[Opening PROVIDED INFORMATION section]

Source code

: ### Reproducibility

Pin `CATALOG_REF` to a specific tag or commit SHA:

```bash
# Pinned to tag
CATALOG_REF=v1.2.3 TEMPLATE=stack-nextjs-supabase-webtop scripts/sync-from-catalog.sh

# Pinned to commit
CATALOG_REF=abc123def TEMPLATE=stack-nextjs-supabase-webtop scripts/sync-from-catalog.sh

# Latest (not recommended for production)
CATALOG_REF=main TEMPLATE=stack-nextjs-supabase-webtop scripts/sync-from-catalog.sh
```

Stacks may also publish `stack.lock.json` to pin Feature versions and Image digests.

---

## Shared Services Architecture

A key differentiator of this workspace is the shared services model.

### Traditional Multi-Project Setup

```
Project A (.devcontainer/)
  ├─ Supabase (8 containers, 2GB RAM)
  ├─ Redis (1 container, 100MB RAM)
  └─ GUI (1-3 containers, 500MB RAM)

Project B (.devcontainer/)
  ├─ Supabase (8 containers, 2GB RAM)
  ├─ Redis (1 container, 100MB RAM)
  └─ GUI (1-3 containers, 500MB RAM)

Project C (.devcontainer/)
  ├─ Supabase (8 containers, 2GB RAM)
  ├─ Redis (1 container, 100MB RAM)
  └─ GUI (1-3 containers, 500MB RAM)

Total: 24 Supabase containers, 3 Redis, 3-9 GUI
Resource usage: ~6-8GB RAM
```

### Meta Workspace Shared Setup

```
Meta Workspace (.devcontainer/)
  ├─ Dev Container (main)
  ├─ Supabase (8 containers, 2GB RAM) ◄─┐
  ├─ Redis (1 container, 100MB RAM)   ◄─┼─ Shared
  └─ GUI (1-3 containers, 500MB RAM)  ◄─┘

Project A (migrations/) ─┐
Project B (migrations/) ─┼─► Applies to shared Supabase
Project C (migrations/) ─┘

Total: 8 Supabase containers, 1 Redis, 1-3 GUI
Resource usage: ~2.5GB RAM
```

[Closing PROVIDED INFORMATION section]

--- WHAT YOU ARE ASKED TO DO ---
The answer is every line in the data where the word "devcontainer" appears.

--- RESPONSE TO THE TASK ---
Project A (.devcontainer/)
Project B (.devcontainer/)
Project C (.devcontainer/)
Meta Workspace (.devcontainer/)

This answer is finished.